The knife was not shipped to the state crime with the other physical evidence. Some six months later the state crime lab called the El Paso Sheriff asking where the knife was. It had been hiding out in their evidence room. So Officer Jeff Nohr drove it down to the state lab in Pueblo. At this point we'd been dogging the authorities for six months to test the debris on the knife because of its apparent exculpatory value.

Unfortunately, by the time the knife arrived at the lab, the black debris was gone. We were never told of the missing debris, until in desperation, we obtained a court order 13 months after Todd's arrest, for the state to produce the knife for independent testing. Only when it reached the independent forensic lab did we learn that the debris was gone.

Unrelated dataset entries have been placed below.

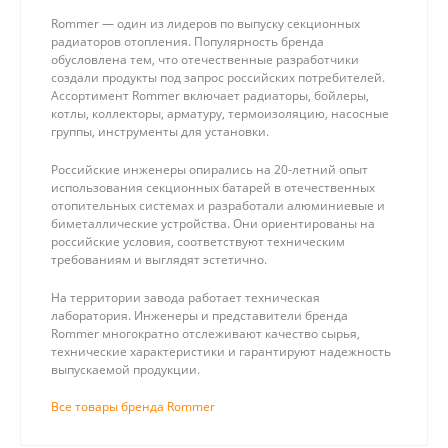
Rommer — один из лидеров по выпуску секционных
радиаторов отопления. Популярность бренда
обусловлена тем, что отечественные разработчики
создали продукты под запрос российских потребителей.
Ассортимент Rommer включает радиаторы, бойлеры,
котлы, коллекторы, арматуру, термоизоляцию, насосные
группы, инструменты для установки.
Российские инженеры опирались на 20-летний опыт
использования секционных батарей в отечественных
отопительных системах и разработали алюминиевые и
биметаллические устройства. Они ориентированы на
российские условия, соответствуют техническим
требованиям и выглядят эстетично.
На территории завода работает техническая
лаборатория. Инженеры и представители бренда
Rommer многократно отслеживают качество сырья,
технические характеристики и гарантируют надежность
выпускаемой продукции.
Все товары бренда Rommer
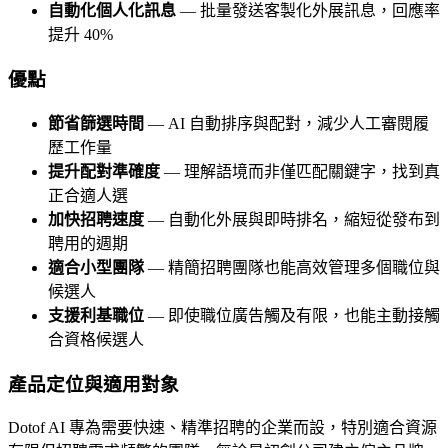
自動化個人化訊息
— 批量發送客製化外展訊息，回應率
提升 40%
優點
節省篩選時間
— AI 自動排序與配對，減少人工審閱履
歷工作量
提升配對準確度
— 理解語境而非僅匹配關鍵字，找到真
正合適人選
加快招聘速度
— 自動化外展與即時排名，縮短從發布到
聘用的週期
適合小型團隊
— 精簡招聘團隊也能高效管理多個職位與
候選人
支援利基職位
— 即使職位廣告觸及有限，也能主動接觸
合資格候選人
產品定位與適用對象
Dotof AI 專為需要快速、精準招聘的企業而設，特別適合資源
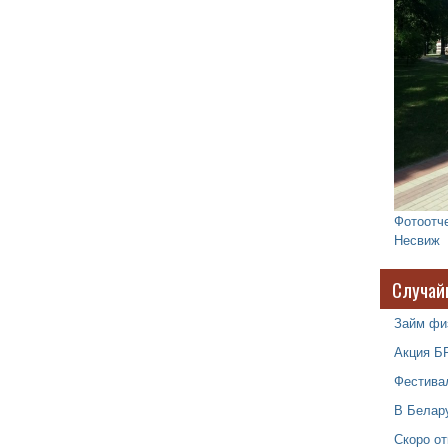
Фотоотче
Несвиж
Случай
Займ фи
Акция Б
Фестивал
В Белар
Скоро о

What does the state's playing fast and loose with this crucial piece of evidence suggest? Should such altered evidence be acceptable in a court of law? If so, do we open the door for the more general use of trumped up evidence to obtain convictions?

Friday, March 07, 2008

The Appeal Process

Contrary to the belief of many, a legal appeal is not a do-over or a repetition of the trial. Rather, it is an avenue for reviewing the procedures used by the trial court to determine if the trial was fair. To make its decision, the Court of Appeals reviews the official record of the trial in light of existing legislation and decisions made in previous cases. The purpose for this review is to ensure that the trial was fair. A more formal legal term for fairness is “due process.”

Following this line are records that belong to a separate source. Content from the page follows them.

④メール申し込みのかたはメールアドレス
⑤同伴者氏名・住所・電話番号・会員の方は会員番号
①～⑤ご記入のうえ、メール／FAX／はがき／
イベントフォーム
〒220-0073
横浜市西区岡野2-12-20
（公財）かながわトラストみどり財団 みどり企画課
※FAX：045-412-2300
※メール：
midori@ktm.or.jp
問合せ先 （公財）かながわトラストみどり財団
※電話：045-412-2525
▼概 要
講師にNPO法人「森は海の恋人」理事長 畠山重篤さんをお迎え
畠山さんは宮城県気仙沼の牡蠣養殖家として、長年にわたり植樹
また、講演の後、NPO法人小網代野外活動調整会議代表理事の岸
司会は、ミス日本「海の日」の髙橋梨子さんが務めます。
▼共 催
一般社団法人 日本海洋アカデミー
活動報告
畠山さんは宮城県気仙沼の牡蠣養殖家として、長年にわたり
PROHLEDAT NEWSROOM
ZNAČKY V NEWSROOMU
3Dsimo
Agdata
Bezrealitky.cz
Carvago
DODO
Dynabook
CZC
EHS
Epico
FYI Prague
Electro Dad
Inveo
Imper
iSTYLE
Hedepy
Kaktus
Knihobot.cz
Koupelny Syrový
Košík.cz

The legal briefs in Todd's case flesh out the bare outline that follows, but here in briefest summation are the three questions of fairness that they raise:

  1. Is it fair for the state to use altered evidence to gain a conviction? In this case, the altered evidence is the knife which the state alleged to be the murder weapon. There is no dispute that the knife’s condition changed while it was in police custody. When the police first examined it, they saw black debris on it but no blood; later at the state crime lab, a minute amount of blood was found on the knife, but the black debris was gone. The trial court judge decided on technical grounds to permit the knife’s use as evidence anyway.
  2. Is it fair for the trial court judge to restrict the defense from having a full theory-of-defense instruction for the jury? Despite the fact that the knife’s condition had been altered, the defense was not permitted to include in its theory-of-defense instruction a theory of how the blood might have been deposited on the knife.
  3. Is it fair for the prosecution to usurp the jurors’ responsibility to be the sole arbiters of the truthfulness of witnesses? During closing arguments the prosecuting attorney vouched for the honesty of Brad Orgill—the only person seen fighting with the victim and who was covered in the victim’s blood. The prosecutor also asserted that the defense attorney had lied in his summation. The trial court judge failed to instruct the jury to disregard this emotionally charged accusation.

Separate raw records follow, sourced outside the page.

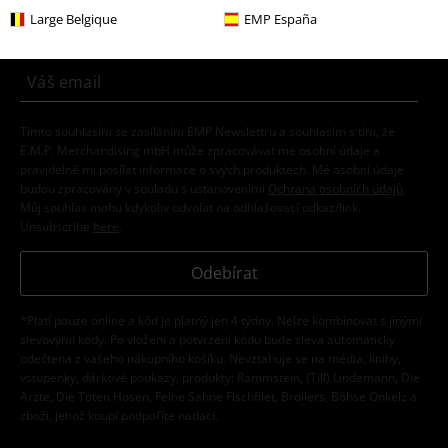
Získejte 20% slevový poukaz, když se přihlásíte
Large Belgique
EMP España
teď!
Více
Tímto souhlasím se zasíláním EMP Newslettru a souhlasím s tím, že
E.M.P. Merchandising mbH může zpracovávat mé osobní údaje a
pravidelně mi posílat informace o svých produktech. Mé osobní údaje
budou zpracovány v souladu s ustanoveními
Ochrana osobních údajů
.
Můj souhlas mohu kdykoliv odvolat na odhlašovací odkaz/link.
Unsubscribe
here
.
Odebírat
*Platí pouze online a kód je platný jen 4 týdny. Nelze kombinovat s jinými
slevovými kódy. Po vložení a potvrzení kódu bude sleva automaticky
odečtena z vašeho nákupního košíku. Nevztahuje se na média, knihy,
vstupenky, dárkové poukazy, produkty: Rammstein, (Till) Lindemann, Die
Ärzte, Die Toten Hosen, Feine Sahne Fischfilet, Broilers, Böhse Onkelz a
zboží, jehož koupí podpoříte nadaci.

Should the court find that any of these issues causes doubt in the integrity of the verdict, they will have to find a remedy for the unfairness. They may direct a new trial that could include certain sanctions, or they may order a dismissal.

For more about the appeal, including links to the legal briefs, click here.

Thursday, March 06, 2008

Oral arguments approach

We've received word that oral arguments for Todd's appeal are scheduled for April 10th. They'll be heard at four o'clock at the Denver University's Sturm School of law. Details can be had at http://www.law.du.edu/lawproc/judgesday2008.htm.

For us this is a time of hope and of fear. Hope becuase it is our best chance for justice. Fear because so far the legal system has failed so miserably. Still, we have no choice but to trust that those charged with administering justice on the state level will, unlike their Colorado Springs counterparts, fulfill their duty to the truth.